Do you know if these fish were wild caught or aquarium bred?

So sorry that this is happening to you.


----------



## jaysee (Dec 9, 2009)

I'll say that when those kinds of loaches die, they can become quite a mess.

What kind of black sand is it? That was my first thought - the substrate. Got through till this last post you made for it to come up. Might be that the sand is too sharp for them?

This is a good example of why it's important to quarantine new fish. You just never know what you're going to get. Hopefully whatever is taking out your kuhlis does not start claiming other fish too.

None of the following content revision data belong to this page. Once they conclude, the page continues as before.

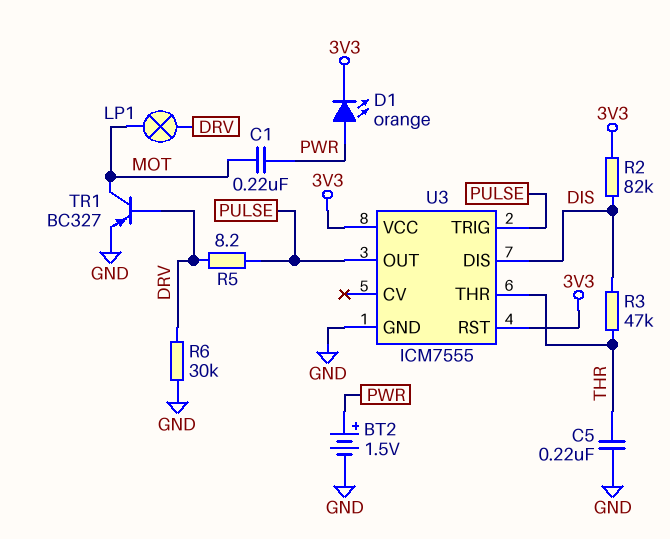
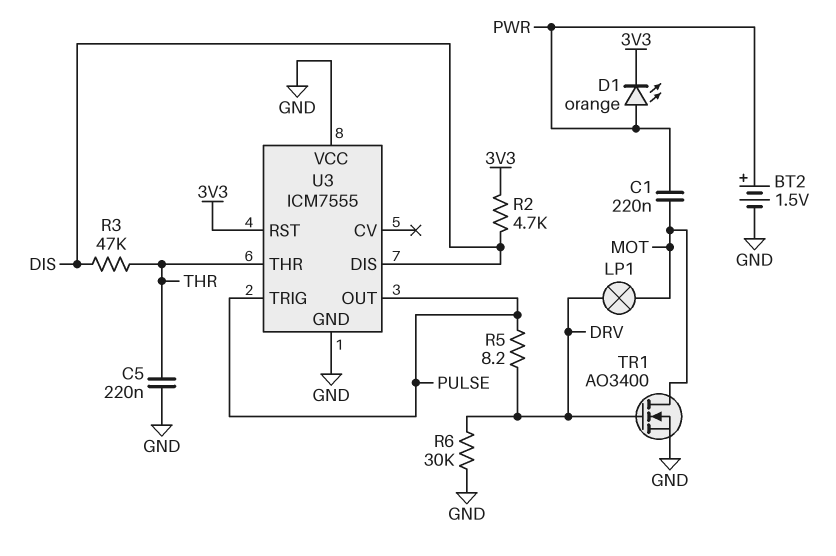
R2: 82k (3V3, DIS) -> 4.7k (3V3, DIS)
TR1: PNP BC327 (B DRV, C MOT, E GND) -> NMOS AO3400 (G DRV, D MOT, S GND)
U3 pin VCC: 3V3 -> GND

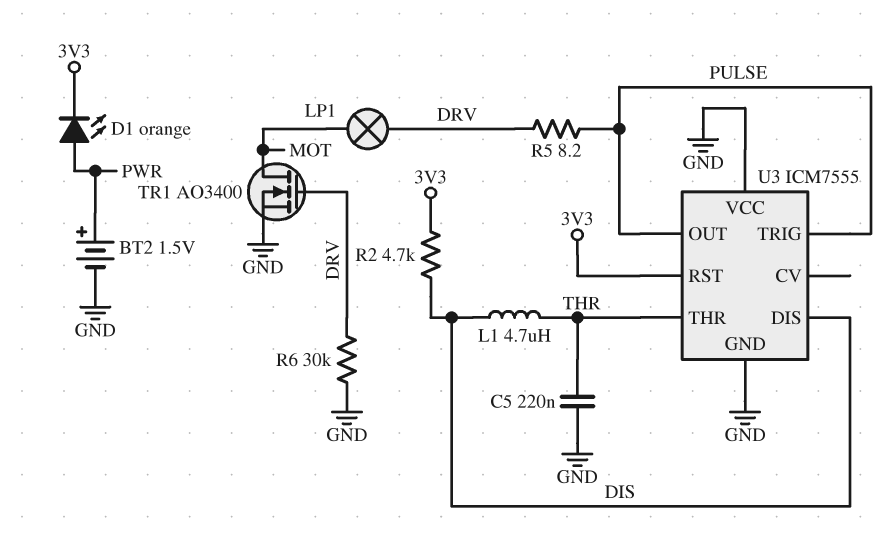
C1: 220nF (MOT, PWR) -> none
L1: none -> 4.7uH (DIS, THR)
R3: 47k (DIS, THR) -> none

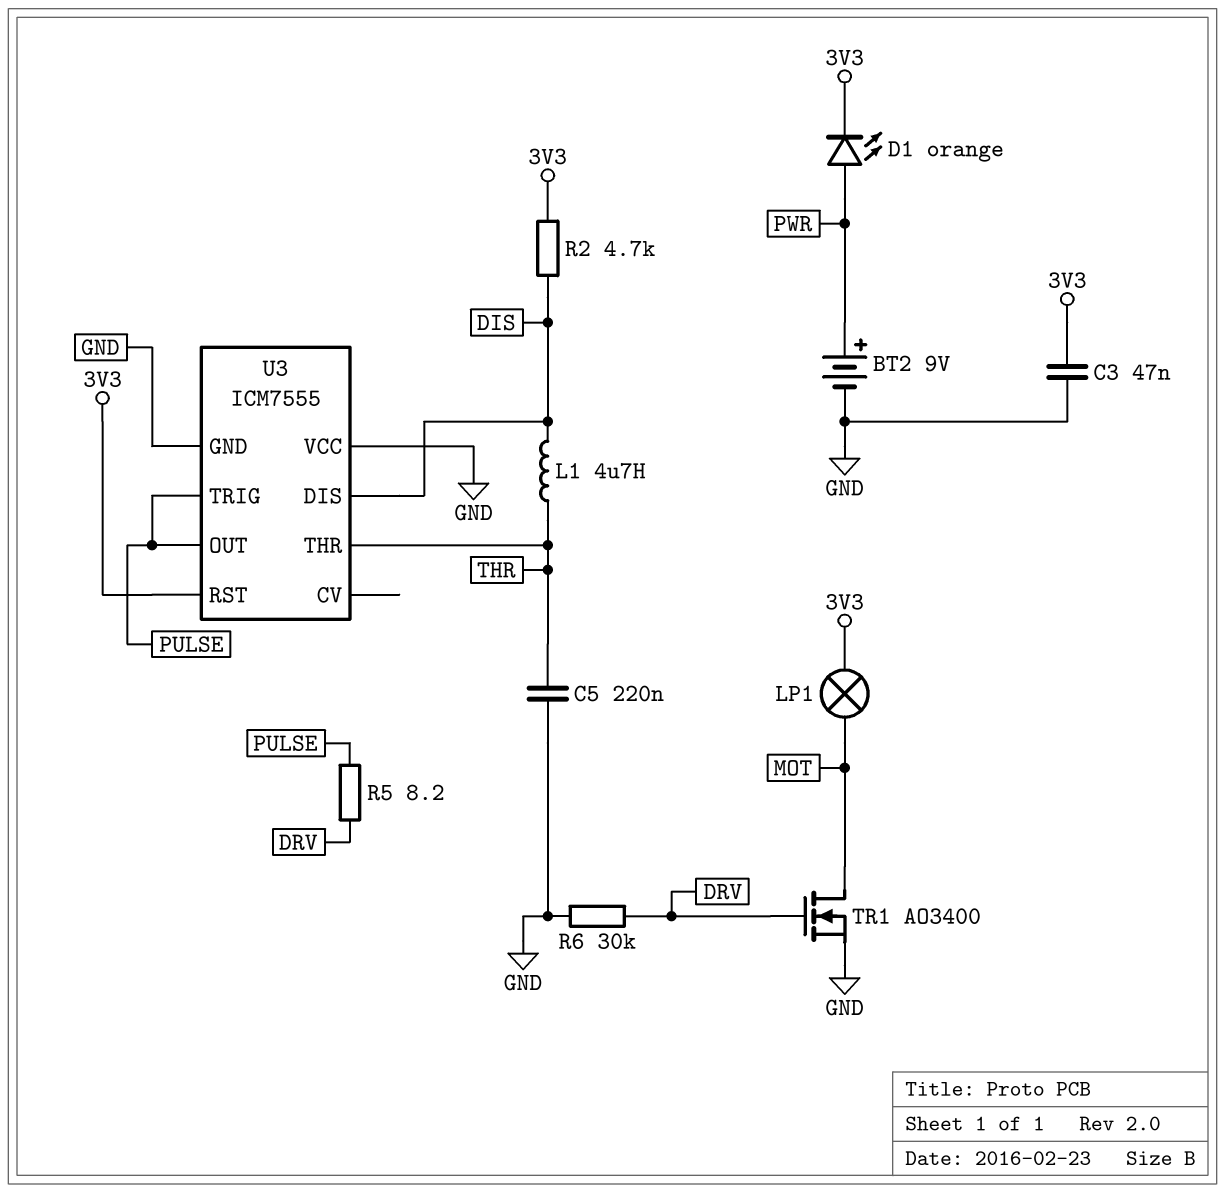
BT2: 1.5V (plus PWR, minus GND) -> 9V (plus PWR, minus GND)
C3: none -> 47nF (3V3, GND)
LP1: lamp (DRV, MOT) -> lamp (3V3, MOT)

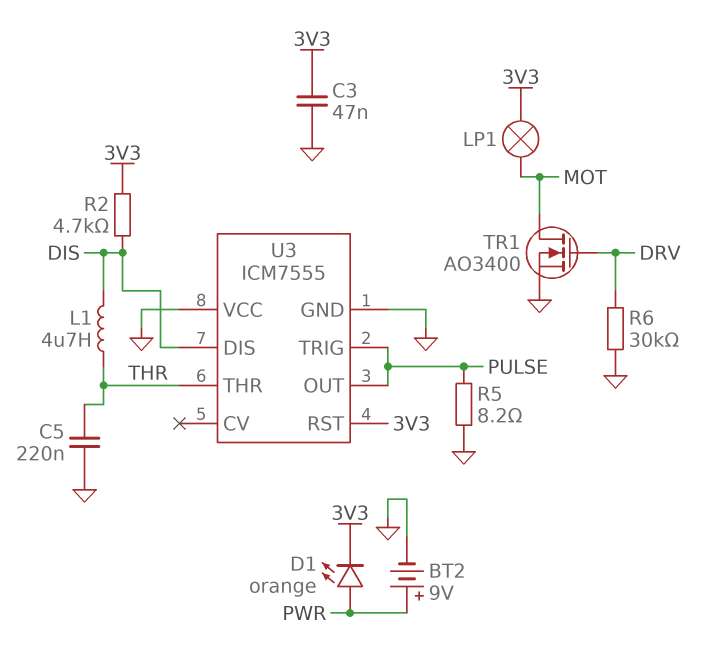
R5: 8.2 (DRV, PULSE) -> 8.2 (GND, PULSE)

I would get them out of the main tank yesterday.


----------



## SunsetGuardian (Dec 1, 2013)

I apologize for not updating.

The sick loach died, but the other two seem to be okay and are showing no signs of disease. However, one of my neon tetras suddenly became ill with the same disease the loaches had and it appears to be dying right now. The skin is eroded on it's side, it's twitching rapidly, and lying on it's side on bottom of the quarantine tank. It's the exact same way the loaches died. Should I start treating my whole tank with medication? I do not want to lose any more fish. 

The loaches were wild caught, as kuhlis are near impossible to breed in captivity. They were ordered online and all of the ones I ordered died, the only survivors were ones I bought at a petsmart. I'm thinking that he sent me diseased fish... The sand is very fine and smooth, there aren't any sharp edges in it and I doubt that is the problem.


----------